→ SELECTED EXCERPT
Growing up in Chicago, it seemed everyone knew the route to a safe, secure future: Get a government job. Such jobs offered lower pay but greater security; once on the payroll it was virtually impossible to get fired from a government job.

Well, that last part remains true -- red tape still makes it extremely difficult to get rid of a federal “civil servant,” even if that employee is no longer serving the public well (or at all). But in recent decades, the other half of the equation has changed. Now, federal employees make more -- much more -- than their private sector counterparts.

A recent survey by economists at The Heritage Foundation found that “the average federal employee earns $28.64 an hour compared to $18.27 an hour in the private sector.” That’s more than half-again as much.

Of course, it’s not always easy to compare federal jobs with private sector jobs. There are many federal jobs that don’t exist in the “real world,” (and many that probably shouldn’t exist at all). Still, the Heritage analysis uses two different methods to control for the differences, and finds that federal employees are comparatively overpaid.

→ SET TASKS
(A) Return the stretch of the passage on federal pay from "Growing up in" through "private sector counterparts.".
(B) Answer these questions from the passage on federal pay:
(i) In what city did the writer grow up?
(ii) What hourly figure does the Heritage survey give for the average federal employee?
(iii) How many methods does the Heritage analysis use to control for differences between federal and private sector jobs?
(C) Extend the passage on federal pay, picking up after its final sentence.

→ ROWS
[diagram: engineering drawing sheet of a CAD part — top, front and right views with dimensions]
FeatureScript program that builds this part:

==

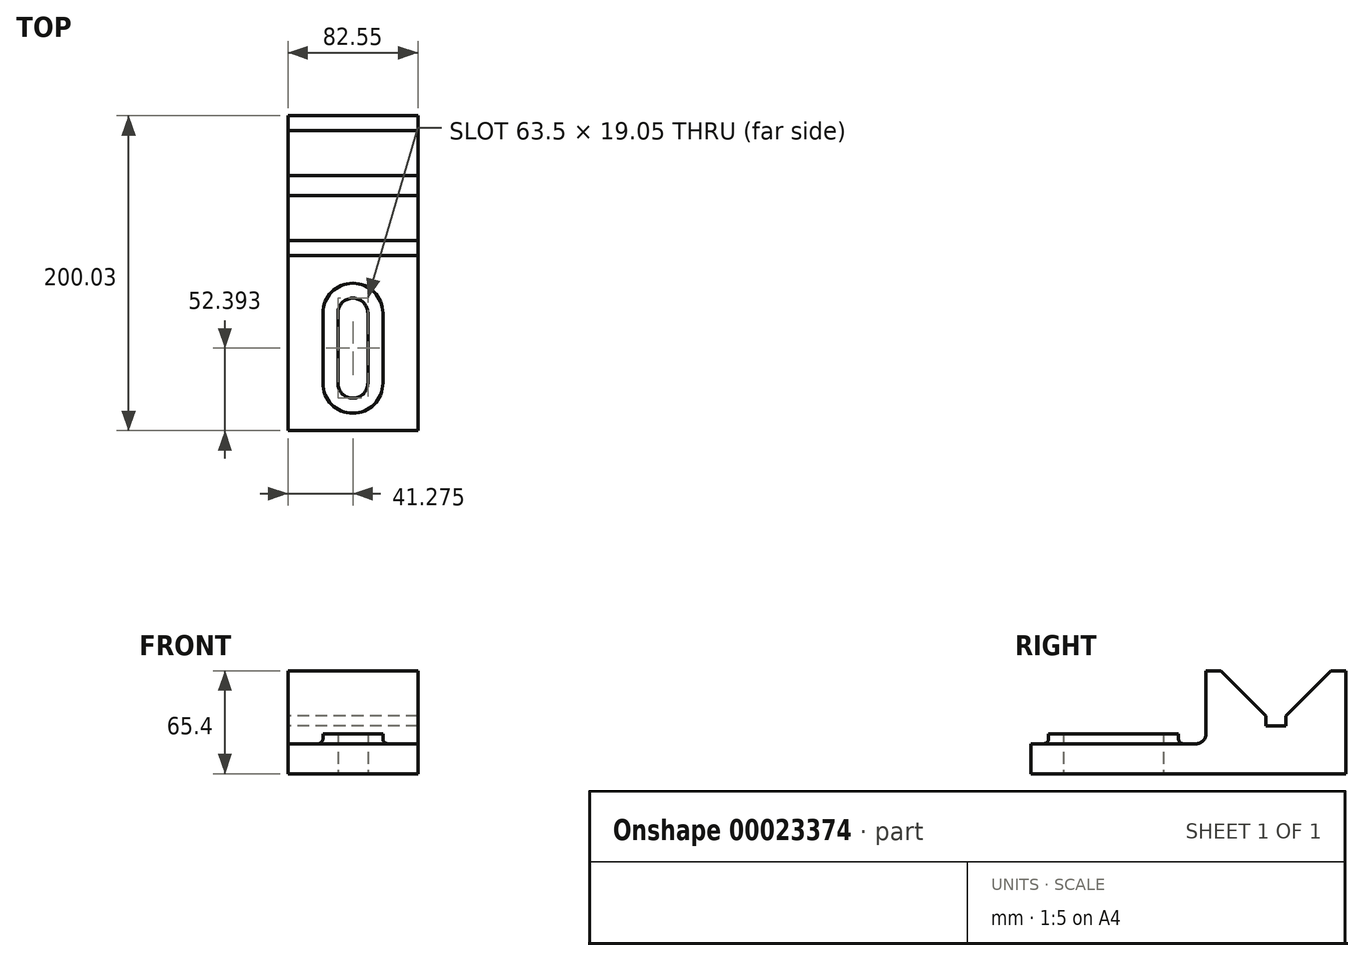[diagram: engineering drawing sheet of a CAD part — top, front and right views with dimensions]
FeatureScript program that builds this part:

--

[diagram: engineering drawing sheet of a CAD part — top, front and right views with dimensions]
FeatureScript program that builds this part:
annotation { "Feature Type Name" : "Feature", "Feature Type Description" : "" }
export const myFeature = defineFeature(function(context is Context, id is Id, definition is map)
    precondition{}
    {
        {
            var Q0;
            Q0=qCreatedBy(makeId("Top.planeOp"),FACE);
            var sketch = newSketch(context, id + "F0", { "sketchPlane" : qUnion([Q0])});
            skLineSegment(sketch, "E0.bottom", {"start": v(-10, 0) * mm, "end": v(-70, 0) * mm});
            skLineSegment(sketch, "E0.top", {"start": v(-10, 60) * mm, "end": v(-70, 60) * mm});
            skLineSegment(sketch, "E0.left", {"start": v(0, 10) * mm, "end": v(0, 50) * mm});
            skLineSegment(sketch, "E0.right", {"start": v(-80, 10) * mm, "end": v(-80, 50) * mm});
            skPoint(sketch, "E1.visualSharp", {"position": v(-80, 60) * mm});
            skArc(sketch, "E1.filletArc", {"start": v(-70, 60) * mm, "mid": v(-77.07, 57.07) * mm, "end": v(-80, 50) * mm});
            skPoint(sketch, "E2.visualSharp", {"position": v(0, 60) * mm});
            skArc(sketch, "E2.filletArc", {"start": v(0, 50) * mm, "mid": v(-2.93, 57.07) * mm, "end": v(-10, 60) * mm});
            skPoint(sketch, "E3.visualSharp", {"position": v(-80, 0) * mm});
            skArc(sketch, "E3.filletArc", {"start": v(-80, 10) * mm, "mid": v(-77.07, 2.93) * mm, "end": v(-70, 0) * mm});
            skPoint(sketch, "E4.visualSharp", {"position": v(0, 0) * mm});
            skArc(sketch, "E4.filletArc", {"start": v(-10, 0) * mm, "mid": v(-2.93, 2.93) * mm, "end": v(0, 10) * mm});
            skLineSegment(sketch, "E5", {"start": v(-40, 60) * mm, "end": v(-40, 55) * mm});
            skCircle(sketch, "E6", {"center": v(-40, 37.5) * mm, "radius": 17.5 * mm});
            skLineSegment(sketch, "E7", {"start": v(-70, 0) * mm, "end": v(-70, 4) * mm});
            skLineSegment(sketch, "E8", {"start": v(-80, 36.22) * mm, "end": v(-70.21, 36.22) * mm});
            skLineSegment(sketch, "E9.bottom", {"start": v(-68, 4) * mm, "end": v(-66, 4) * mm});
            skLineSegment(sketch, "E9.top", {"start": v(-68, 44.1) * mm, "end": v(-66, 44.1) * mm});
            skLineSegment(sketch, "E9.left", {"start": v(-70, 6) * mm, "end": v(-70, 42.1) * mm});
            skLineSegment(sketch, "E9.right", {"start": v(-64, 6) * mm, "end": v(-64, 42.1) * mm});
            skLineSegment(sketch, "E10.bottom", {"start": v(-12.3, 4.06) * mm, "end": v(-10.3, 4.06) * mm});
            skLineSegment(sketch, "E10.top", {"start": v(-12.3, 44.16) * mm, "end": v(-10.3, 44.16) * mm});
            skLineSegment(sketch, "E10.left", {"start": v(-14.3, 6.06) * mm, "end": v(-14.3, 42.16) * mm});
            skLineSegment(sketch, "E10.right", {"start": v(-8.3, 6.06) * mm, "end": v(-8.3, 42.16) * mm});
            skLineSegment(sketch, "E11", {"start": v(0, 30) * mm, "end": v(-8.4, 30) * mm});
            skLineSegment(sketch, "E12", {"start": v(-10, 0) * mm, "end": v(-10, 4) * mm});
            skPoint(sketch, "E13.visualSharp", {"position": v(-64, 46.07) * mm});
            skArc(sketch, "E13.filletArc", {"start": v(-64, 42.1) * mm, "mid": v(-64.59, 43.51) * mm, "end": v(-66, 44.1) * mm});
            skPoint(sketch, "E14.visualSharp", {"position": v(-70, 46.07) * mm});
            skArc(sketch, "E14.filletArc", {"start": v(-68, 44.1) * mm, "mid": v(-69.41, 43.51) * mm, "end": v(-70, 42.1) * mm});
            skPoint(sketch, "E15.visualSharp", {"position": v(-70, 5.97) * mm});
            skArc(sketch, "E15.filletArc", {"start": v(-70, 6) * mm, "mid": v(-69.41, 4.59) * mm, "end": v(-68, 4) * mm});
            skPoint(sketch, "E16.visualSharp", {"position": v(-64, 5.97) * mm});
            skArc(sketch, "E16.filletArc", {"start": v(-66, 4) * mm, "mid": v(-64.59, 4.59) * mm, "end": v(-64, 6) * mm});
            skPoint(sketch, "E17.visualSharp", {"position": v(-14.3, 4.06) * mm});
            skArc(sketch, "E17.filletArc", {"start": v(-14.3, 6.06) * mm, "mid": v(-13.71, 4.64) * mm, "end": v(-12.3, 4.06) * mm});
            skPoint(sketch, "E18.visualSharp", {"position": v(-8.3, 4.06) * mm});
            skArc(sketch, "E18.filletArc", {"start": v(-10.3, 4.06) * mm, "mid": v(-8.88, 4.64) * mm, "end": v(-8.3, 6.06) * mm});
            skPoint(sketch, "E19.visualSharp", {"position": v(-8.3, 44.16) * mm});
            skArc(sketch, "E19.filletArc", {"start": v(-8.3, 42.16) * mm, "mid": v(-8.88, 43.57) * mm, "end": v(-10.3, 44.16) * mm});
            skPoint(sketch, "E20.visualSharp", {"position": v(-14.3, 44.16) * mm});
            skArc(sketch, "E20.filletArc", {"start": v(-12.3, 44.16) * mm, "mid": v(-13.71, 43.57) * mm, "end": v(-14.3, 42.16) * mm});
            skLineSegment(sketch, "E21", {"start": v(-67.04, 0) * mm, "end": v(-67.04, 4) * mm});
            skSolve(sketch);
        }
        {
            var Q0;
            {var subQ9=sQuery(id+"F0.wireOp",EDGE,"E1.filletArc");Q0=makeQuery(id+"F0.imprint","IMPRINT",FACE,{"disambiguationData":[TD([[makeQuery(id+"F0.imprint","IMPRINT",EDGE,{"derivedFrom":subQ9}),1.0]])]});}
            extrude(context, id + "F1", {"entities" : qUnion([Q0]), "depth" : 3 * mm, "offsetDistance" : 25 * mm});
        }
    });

→ ANSWERS TO THE EXERCISES
(A)
Growing up in Chicago, it seemed everyone knew the route to a safe, secure future: Get a government job. Such jobs offered lower pay but greater security; once on the payroll it was virtually impossible to get fired from a government job.

Well, that last part remains true -- red tape still makes it extremely difficult to get rid of a federal “civil servant,” even if that employee is no longer serving the public well (or at all). But in recent decades, the other half of the equation has changed. Now, federal employees make more -- much more -- than their private sector counterparts.

(B)
(i) Chicago
(ii) $28.64 an hour
(iii) Two

(C)
And it’s not simply better pay. Federal workers also enjoy better benefits.

These include excellent coverage through the Federal Employees Health Benefit Program, which contributes 33 percent more toward health care costs than private-sector programs do. Federal workers also enjoy a defined-benefit pension program, something that’s almost unheard of these days in the private sector. Plus, federal employees can retire at age 56, take another job and still collect their full pension.

There’s one more benefit it’s impossible to put a price tag on: job security. “Civil service rules make it difficult to fire federal employees for bad performance once they pass their probationary period,” writes labor expert James Sherk. Probation usually lasts just a single year. Once hired, feds “keep their jobs unless their supervisor works through an arduous process of exhaustively documenting their performance and working through a complex appeal process,” Sherk notes.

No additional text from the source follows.